■ Exercise: Using the material below, return exactly the lines between the one holding "Precios De Taxi De Heathrow" and the one holding "Contáctenos", inclusive, and no others.

■ Given records:
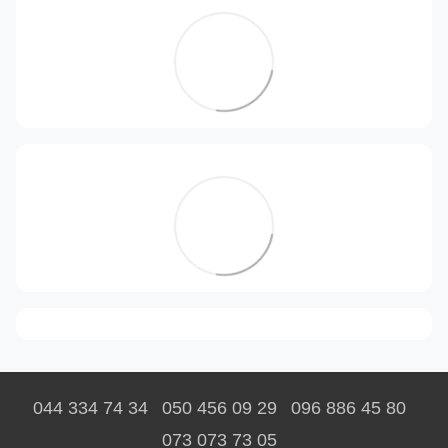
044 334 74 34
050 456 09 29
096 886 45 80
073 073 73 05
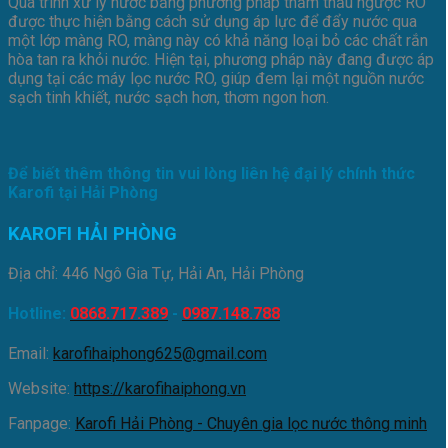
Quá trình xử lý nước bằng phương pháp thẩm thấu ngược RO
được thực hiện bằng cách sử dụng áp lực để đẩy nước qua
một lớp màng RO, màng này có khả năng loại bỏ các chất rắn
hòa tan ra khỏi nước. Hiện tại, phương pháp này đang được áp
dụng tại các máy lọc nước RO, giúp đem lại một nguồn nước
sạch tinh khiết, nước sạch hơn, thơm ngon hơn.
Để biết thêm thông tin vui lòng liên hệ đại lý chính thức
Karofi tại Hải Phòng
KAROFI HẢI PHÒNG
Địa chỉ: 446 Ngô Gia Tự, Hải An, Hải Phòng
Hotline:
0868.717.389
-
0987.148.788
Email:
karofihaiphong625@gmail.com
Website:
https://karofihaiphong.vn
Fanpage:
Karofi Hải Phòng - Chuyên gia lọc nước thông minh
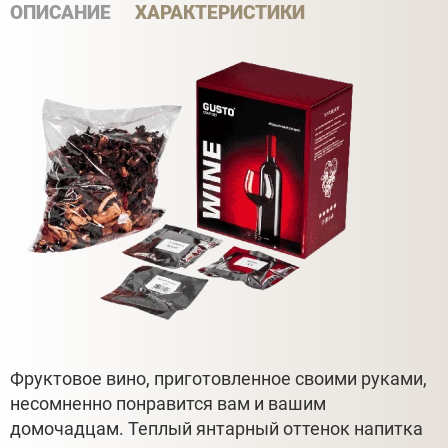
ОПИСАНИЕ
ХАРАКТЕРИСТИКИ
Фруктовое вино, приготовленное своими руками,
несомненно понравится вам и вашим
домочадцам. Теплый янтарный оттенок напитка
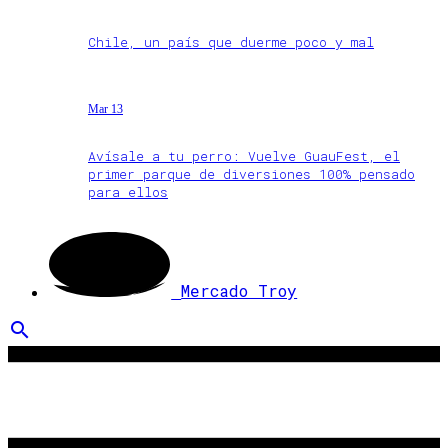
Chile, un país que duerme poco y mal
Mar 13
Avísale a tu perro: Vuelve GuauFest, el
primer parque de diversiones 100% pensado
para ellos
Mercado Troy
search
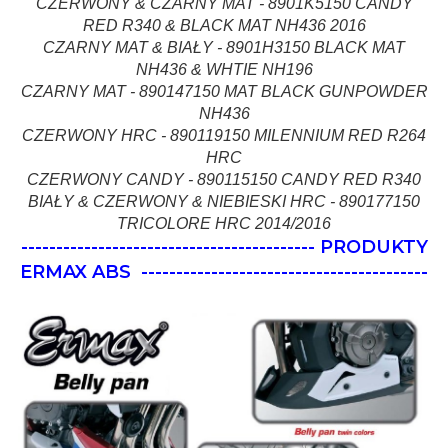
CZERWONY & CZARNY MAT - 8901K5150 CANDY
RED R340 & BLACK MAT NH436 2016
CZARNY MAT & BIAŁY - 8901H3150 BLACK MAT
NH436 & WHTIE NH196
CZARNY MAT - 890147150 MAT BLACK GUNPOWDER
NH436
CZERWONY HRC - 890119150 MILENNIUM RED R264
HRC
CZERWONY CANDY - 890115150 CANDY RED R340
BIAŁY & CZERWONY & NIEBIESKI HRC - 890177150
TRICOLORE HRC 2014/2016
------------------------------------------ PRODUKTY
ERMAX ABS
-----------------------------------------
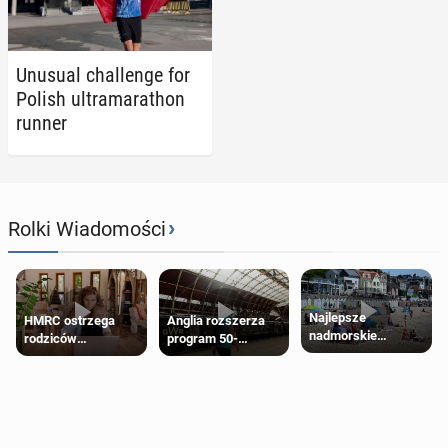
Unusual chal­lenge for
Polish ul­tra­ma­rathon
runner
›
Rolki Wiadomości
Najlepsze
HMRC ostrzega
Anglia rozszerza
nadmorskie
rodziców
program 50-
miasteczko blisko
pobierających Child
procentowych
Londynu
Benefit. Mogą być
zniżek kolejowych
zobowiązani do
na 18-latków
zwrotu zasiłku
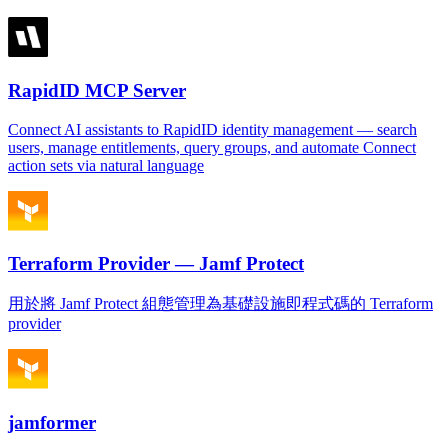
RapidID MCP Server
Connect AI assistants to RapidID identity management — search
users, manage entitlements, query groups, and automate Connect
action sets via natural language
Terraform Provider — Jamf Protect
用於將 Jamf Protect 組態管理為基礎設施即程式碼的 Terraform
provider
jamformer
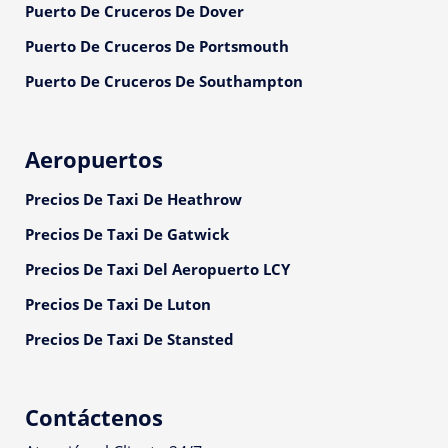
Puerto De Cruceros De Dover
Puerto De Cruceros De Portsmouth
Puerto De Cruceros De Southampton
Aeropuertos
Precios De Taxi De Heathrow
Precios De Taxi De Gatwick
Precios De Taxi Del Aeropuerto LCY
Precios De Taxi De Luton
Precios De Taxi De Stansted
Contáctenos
---
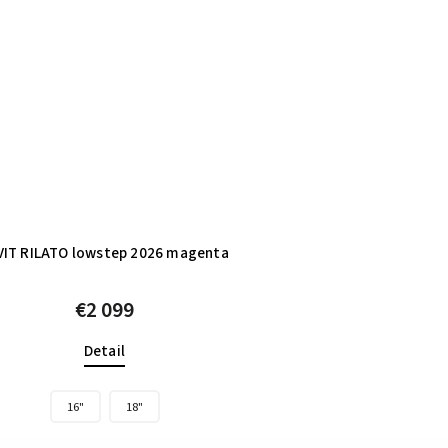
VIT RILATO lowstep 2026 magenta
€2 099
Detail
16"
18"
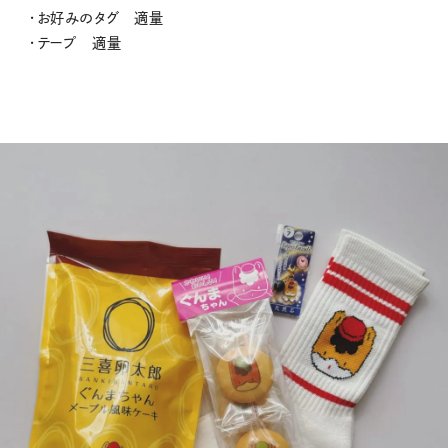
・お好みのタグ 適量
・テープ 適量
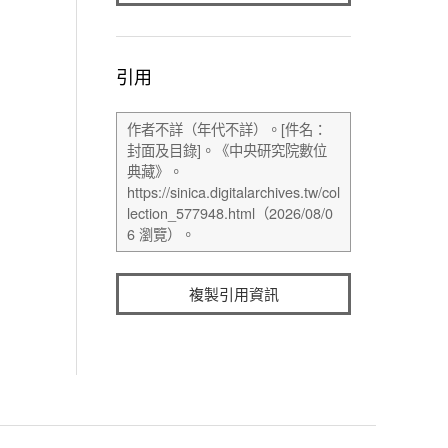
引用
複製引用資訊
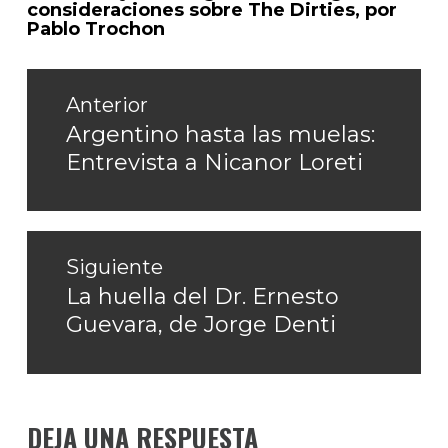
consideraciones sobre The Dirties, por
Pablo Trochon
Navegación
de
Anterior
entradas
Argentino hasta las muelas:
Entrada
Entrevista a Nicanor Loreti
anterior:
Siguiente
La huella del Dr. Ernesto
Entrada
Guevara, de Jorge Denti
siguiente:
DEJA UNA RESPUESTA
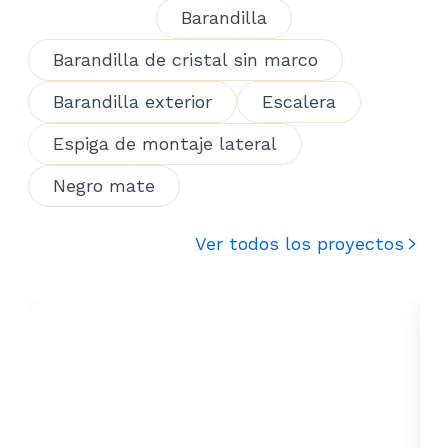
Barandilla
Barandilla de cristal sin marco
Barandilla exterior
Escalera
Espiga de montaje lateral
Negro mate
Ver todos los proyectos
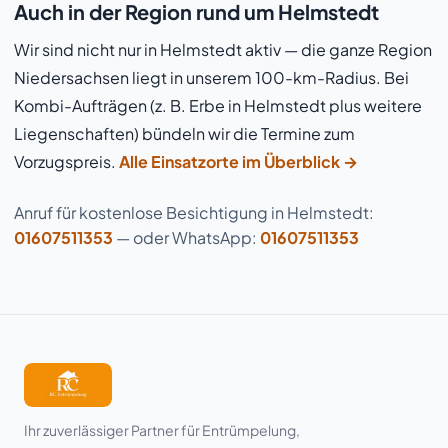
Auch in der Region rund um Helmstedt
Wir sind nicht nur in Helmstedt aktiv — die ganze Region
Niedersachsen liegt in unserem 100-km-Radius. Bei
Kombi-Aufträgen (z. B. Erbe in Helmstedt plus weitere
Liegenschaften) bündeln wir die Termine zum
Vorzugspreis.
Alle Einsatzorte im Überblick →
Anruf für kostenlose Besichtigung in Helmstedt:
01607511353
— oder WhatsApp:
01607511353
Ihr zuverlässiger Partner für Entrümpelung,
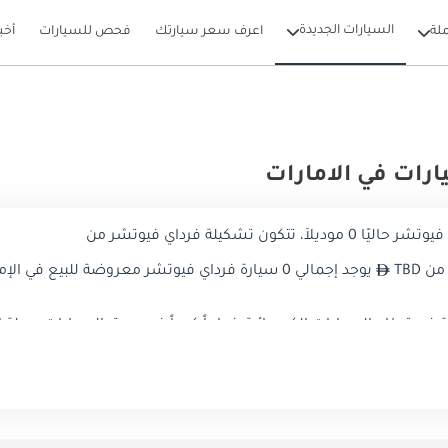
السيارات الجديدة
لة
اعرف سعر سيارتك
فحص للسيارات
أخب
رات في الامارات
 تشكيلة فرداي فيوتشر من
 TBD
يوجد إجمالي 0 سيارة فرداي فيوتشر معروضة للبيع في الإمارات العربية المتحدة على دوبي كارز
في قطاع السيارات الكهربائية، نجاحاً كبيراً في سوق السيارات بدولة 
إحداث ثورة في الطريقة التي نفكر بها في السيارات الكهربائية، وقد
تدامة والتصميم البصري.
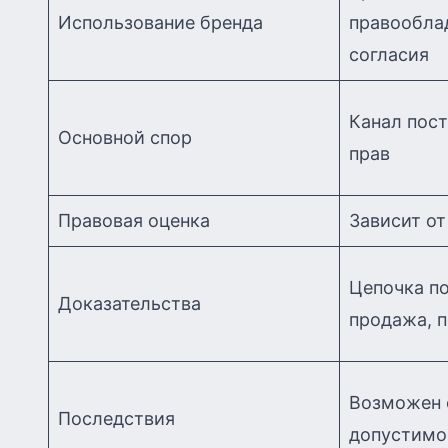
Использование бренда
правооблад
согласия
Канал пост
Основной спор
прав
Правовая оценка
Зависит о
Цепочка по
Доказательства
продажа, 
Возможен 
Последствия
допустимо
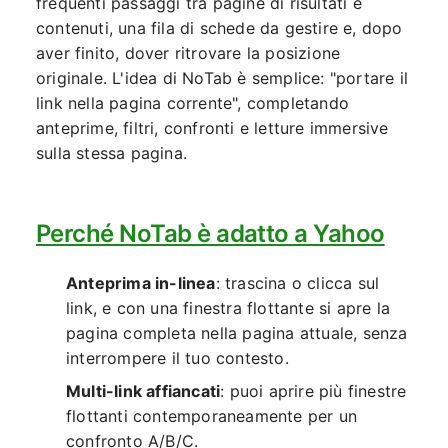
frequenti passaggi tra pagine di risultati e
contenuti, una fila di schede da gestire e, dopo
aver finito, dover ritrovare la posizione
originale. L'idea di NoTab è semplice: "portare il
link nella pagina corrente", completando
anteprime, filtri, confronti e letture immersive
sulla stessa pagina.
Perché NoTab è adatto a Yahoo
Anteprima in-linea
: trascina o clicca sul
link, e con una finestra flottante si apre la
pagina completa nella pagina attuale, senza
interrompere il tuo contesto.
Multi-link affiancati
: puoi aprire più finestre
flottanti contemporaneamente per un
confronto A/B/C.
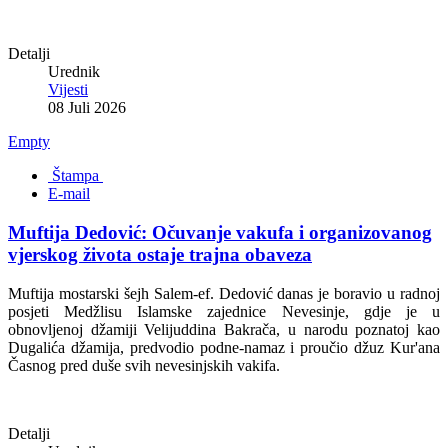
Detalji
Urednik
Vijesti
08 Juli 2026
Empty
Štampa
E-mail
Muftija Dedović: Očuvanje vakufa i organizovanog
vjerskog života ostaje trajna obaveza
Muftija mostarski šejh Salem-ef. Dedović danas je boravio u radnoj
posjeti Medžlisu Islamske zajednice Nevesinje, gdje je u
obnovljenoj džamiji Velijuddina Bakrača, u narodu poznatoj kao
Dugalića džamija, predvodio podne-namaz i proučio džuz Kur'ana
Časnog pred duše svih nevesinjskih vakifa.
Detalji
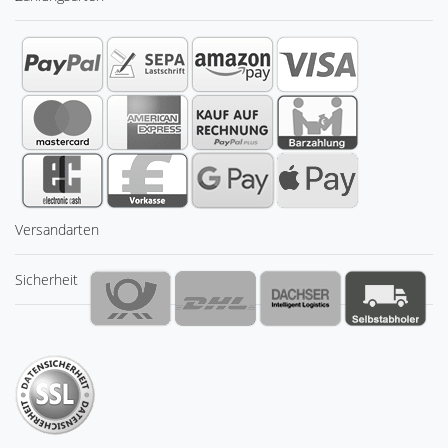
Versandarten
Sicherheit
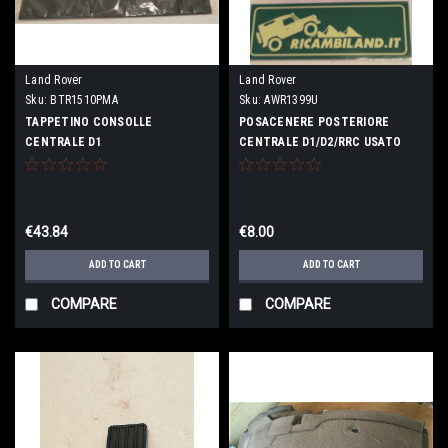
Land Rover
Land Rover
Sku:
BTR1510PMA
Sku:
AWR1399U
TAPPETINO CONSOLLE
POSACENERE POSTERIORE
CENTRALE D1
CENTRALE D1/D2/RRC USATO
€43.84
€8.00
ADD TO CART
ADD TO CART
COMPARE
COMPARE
==
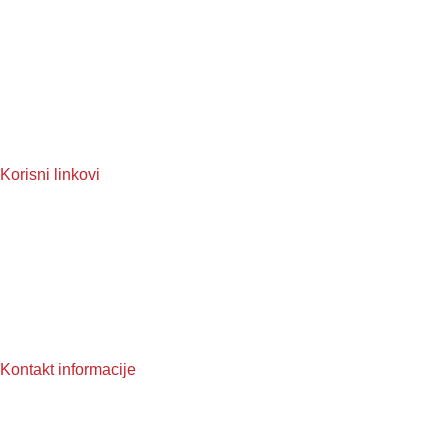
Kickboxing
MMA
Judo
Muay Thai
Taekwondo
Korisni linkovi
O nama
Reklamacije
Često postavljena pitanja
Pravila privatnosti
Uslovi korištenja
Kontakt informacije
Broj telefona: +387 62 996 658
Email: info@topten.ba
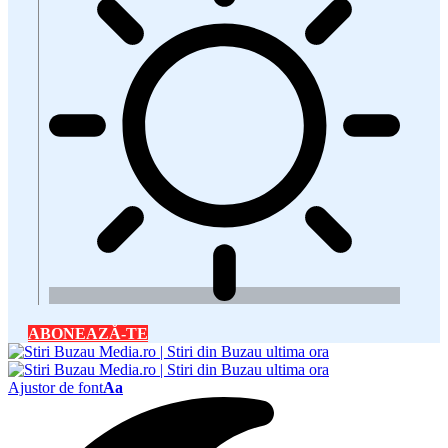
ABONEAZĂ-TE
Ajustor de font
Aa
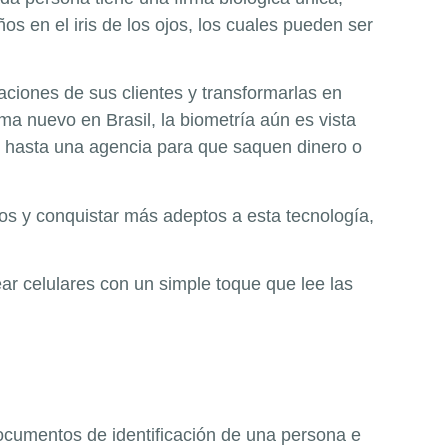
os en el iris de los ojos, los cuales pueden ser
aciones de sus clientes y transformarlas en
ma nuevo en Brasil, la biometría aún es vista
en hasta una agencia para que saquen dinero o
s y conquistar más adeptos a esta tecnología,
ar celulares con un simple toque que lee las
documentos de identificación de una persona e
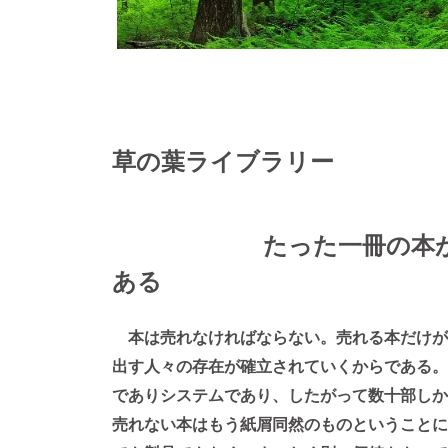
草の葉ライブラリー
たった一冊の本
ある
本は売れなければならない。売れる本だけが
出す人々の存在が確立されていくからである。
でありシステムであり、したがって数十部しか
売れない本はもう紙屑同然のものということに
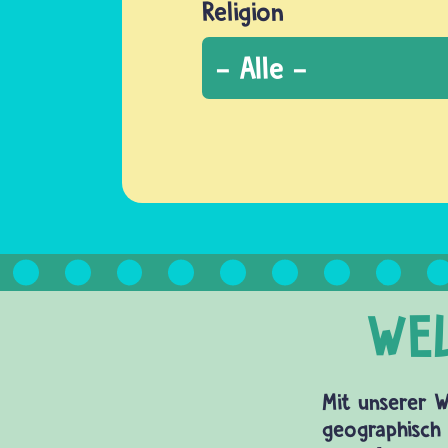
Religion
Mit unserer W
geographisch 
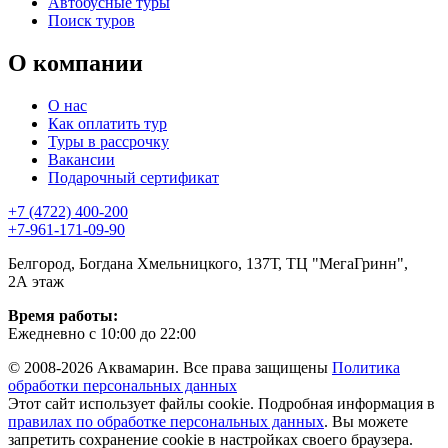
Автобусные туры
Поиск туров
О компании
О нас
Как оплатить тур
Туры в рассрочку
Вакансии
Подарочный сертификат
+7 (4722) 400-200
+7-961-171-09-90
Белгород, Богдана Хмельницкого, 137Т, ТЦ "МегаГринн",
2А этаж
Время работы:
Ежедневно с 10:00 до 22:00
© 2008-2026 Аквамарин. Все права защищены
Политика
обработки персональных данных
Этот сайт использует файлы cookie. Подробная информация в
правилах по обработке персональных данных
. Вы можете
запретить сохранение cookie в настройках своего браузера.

■ Final answer:
Precios De Taxi De Heathrow
Precios De Taxi De Gatwick
Precios De Taxi Del Aeropuerto LCY
Precios De Taxi De Luton
Precios De Taxi De Stansted
Contáctenos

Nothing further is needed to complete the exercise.